What’s up with this vast proliferation of flavored spirits lately? I believe it has to do with penetrating a whole new marketing segment to sell to because the other segments are pretty well saturated and the distillers have nowhere else to go to increase sales. What do I mean by that? Well, the 21-101 age groups, both male and female, are pretty well entrenched with their drinking options. Well, maybe not so much the 21-30 group, as those are very transitional years where palates mature and knowledge of spirits increases and new favorites are ultimately chosen.

However, in the more mature age groups, one segment doesn’t drink at all and won’t change their minds no matter what you offer them at any favorable price point. Another segment is the diehard Scotch or Vodka or Whiskey or whatever drinker that won’t switch no matter what you do. The third group (the one I fall under) is the person who enjoys different spirits at different times of the day and seasons and whenever the mood strikes to drink something different, yet really good, or drink something special that enhances a particular meal.

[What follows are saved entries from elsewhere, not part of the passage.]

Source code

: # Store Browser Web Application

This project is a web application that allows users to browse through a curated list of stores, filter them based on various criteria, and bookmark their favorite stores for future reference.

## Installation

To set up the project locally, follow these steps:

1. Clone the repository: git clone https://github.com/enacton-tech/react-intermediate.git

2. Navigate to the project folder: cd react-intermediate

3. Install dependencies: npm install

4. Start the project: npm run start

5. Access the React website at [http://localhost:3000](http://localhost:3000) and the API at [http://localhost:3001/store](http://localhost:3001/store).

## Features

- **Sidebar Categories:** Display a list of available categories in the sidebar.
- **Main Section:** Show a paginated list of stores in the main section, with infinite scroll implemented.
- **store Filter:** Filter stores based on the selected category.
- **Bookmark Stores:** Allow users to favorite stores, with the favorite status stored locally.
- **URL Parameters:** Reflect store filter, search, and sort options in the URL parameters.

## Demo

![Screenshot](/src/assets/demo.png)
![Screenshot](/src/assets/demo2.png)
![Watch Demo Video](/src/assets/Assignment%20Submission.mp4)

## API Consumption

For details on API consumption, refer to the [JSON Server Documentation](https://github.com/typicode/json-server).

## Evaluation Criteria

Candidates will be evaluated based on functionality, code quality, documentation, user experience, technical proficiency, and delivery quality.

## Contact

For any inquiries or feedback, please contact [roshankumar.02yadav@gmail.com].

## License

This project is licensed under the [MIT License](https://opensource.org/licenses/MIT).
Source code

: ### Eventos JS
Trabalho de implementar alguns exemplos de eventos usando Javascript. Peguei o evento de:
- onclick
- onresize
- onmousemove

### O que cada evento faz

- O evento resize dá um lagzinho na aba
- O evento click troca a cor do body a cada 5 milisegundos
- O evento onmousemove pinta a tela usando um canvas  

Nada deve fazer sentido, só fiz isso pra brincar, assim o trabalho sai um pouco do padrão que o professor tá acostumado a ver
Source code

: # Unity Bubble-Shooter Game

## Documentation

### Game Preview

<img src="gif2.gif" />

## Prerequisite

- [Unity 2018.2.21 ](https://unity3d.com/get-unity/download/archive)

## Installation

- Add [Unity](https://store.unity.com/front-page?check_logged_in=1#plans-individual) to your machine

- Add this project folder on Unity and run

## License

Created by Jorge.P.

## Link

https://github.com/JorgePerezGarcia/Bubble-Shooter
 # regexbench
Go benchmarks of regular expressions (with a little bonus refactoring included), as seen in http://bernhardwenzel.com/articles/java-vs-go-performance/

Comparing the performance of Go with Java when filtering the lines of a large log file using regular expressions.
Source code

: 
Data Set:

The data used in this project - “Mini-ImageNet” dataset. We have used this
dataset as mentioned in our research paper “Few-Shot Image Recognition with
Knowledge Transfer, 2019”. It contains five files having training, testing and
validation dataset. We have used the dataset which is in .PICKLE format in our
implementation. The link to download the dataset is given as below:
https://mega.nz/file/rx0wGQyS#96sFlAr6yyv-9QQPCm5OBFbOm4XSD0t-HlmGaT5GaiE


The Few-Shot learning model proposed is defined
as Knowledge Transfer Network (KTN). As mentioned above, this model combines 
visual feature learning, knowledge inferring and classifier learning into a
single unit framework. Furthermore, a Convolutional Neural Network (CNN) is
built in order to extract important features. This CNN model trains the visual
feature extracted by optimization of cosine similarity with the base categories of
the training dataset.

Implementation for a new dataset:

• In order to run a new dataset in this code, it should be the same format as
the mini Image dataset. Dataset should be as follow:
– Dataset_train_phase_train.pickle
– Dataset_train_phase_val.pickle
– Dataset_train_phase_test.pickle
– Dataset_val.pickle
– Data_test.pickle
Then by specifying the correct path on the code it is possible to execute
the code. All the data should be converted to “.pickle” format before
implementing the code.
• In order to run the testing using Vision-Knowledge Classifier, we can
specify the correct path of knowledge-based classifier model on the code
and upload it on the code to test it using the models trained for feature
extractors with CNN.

That newly targeted demographic that I am referring to is that hard to penetrate, fickle and easily influenced under 21 year old segment. I know, I know you’re probably thinking “what in the hell is George thinking – that’s just plain illegal if not evil”. Granted, but who else is going to buy chocolate cake flavored spirits or watermelon or even whipped cream or bubble gum or creamsicle flavored booze? Those spirits are so sweet and/or outright weird that they have to be targeted at young, unsophisticated palates with serious sweet teeth. I’m not saying that these Marionberry and Cherry Bomb whiskeys are targeted at that youngster demographic, but those other flavors certainly must be.

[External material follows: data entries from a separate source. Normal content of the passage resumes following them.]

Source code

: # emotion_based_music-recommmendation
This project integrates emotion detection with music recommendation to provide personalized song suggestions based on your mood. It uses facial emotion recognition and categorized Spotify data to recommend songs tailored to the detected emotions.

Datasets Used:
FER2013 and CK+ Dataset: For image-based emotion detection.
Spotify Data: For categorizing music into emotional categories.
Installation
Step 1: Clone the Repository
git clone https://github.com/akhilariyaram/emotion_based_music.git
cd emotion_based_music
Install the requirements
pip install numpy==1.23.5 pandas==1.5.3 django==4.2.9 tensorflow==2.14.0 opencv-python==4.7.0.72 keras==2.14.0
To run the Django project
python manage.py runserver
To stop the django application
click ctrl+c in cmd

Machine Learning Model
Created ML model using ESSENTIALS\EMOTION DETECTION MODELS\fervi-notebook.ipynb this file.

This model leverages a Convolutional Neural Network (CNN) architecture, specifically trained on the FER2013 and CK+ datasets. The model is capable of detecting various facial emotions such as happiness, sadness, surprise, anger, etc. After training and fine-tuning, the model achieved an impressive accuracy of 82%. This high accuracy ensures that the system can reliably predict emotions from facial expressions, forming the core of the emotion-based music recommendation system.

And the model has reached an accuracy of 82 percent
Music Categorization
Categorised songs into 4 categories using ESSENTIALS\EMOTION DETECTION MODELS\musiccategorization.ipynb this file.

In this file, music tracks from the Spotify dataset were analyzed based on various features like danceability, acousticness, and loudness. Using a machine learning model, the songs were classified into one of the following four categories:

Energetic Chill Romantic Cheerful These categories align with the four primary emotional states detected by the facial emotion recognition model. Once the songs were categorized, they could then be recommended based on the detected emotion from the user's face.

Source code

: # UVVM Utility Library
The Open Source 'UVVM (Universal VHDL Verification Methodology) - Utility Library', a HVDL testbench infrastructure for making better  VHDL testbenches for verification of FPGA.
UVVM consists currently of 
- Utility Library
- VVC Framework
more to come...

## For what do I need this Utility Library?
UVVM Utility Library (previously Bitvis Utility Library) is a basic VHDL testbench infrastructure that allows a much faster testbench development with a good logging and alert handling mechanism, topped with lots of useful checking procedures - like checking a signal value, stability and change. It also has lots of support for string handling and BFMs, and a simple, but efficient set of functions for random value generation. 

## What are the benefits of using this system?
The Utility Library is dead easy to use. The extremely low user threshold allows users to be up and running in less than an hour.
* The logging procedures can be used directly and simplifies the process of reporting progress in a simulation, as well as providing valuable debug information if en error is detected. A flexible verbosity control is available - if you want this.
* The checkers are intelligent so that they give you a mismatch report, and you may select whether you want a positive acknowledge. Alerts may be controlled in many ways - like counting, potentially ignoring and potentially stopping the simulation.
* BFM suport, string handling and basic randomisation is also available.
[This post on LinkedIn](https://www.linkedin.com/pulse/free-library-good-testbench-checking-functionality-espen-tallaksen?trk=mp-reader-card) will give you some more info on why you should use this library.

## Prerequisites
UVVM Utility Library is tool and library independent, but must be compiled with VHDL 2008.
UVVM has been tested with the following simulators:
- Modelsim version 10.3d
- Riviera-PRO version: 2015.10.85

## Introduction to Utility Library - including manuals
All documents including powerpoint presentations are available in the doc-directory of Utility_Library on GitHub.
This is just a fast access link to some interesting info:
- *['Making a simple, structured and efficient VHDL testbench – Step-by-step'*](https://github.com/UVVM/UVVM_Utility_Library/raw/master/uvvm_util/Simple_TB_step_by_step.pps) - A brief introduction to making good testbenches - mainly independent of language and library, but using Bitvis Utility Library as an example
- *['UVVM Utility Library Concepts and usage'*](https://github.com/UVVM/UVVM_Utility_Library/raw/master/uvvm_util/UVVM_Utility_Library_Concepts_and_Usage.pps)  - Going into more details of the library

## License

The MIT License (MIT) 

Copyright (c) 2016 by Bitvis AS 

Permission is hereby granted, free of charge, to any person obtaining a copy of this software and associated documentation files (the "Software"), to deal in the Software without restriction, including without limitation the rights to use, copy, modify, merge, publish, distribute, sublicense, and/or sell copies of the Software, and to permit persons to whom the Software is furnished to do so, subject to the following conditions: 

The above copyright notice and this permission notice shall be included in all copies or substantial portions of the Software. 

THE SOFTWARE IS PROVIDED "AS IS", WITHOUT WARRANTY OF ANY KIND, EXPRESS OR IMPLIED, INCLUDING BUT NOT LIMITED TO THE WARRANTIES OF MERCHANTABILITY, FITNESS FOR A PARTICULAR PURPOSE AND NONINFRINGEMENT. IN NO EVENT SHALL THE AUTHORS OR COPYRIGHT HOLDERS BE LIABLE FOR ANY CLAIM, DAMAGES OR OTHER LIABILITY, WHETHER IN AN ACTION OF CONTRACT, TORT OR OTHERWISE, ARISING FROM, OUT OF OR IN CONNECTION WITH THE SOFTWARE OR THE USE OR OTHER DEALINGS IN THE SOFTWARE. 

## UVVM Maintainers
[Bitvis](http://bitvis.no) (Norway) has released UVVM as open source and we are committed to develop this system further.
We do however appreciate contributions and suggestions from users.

So let’s see how these flavored whiskeys stack up. The Marionberry Whiskey’s nose is jam packed with ripe Marionberry flavor, along with strawberries and blueberries and hardly any alcohol trace at all. Ahh, the whiskey finally shows up on the palate and is laid back and understated but definitely there. The fruit flavors level out and their intensity is on par with the whiskey. I still get the marionberries with a touch of strawberry and blueberry and citrus peel, along with a tart berry taste that makes it all quite interesting. The finish is short and sweet but not too sweet and smooth and fruity. This whiskey is not as sweet as I feared it might be and presents a well balanced profile of whiskey and fruit flavors. I do believe it is a bit more sophisticated than a very young palate might appreciate, and I salute Eastside Distilling for not making it overly sweet. It mellows considerably on the rocks and makes for a decent mixer again featuring that balance between sweet and tart and whiskey. This is a very good flavored whiskey any adult might enjoy.


The Cherry Bomb Whiskey has a nose I would like to say smells like ripe cherries, but I can’t. Somehow the whiskey and the cherry aroma seem to fight each other and they both lose leaving a sort of wanna be whiskey aroma and a cherry aroma that just don’t want to play nice with each other. However, that all changes on the palate when the whiskey and the cherries decide to make my tongue their next best friend. Again, this is not a super sweet teen tempting taste. There are layers of flavor with the whiskey taking center stage and the cherry flavor hovering in the wings but still quite influential. The finish is fruity, featuring the whiskey, without being overly sweet and quite smooth and about medium in length. I might just sip this on the rocks after a meal or even pour a bit on some vanilla ice cream for dessert. This is a very well balanced flavored whiskey that does not compromise the sweetness, the tartness, the whiskey, or the fruitiness but gives them all their glorious moment in the sun to shine.

Marionberry Whiskey sells for between $29.95 to $41.70 per 750 ML bottle and weighs in at 30% ABV. Cherry Bomb Whiskey sells for around $23.95 to $29.95 per 750 ML bottle and it too weighs in at 30% ABV. These prices seem to be all over the place depending on where you look; however, the Eastside Distilling website lists them both for $29.95, so it pays to shop around for these spirits.